(Entries supplied begins)
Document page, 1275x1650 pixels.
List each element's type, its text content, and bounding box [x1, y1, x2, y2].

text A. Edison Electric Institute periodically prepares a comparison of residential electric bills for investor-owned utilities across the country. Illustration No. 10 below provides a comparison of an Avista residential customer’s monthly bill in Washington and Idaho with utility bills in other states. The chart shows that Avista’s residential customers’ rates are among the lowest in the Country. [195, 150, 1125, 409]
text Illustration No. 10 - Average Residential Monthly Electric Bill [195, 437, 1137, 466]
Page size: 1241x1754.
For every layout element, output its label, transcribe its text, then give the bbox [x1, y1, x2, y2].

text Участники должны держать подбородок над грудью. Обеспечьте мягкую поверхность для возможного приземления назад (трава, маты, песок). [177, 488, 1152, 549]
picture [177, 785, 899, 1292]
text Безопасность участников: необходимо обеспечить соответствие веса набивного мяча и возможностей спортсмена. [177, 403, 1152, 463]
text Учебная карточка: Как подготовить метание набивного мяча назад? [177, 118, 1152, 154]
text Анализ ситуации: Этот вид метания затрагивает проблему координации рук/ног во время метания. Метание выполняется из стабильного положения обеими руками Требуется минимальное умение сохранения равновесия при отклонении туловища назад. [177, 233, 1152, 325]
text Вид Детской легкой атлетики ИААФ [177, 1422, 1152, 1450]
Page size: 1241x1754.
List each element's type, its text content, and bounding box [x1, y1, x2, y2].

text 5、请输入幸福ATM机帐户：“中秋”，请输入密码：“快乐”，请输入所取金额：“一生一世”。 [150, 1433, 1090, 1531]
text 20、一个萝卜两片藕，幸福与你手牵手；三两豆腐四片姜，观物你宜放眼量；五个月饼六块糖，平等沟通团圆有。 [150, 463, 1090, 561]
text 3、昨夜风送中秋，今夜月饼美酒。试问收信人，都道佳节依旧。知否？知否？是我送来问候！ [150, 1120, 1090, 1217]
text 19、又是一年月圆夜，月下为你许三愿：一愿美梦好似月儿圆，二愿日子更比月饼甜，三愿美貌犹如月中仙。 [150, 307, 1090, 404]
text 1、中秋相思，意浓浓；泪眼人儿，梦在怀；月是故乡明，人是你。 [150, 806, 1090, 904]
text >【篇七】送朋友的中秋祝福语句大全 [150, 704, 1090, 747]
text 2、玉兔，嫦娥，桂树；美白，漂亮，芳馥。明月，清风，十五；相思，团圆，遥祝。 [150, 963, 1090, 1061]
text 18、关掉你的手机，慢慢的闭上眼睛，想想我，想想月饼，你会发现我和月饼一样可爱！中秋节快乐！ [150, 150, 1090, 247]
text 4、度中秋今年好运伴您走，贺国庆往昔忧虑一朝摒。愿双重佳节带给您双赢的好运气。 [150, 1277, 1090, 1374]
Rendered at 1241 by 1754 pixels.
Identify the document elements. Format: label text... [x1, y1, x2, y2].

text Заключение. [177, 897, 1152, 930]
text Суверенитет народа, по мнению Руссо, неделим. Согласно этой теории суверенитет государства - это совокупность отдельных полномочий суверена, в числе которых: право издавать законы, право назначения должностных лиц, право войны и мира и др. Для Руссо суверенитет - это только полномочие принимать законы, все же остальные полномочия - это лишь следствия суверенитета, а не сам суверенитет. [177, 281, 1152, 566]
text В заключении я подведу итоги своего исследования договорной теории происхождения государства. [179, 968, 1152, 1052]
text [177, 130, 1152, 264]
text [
(Entries supplied ends)
- Your task -
Filter the entries down to the lines with the word "pixels" in them.

- Solution to this task -
Document page, 1275x1650 pixels.
Rendered at 1241 by 1754 pixels.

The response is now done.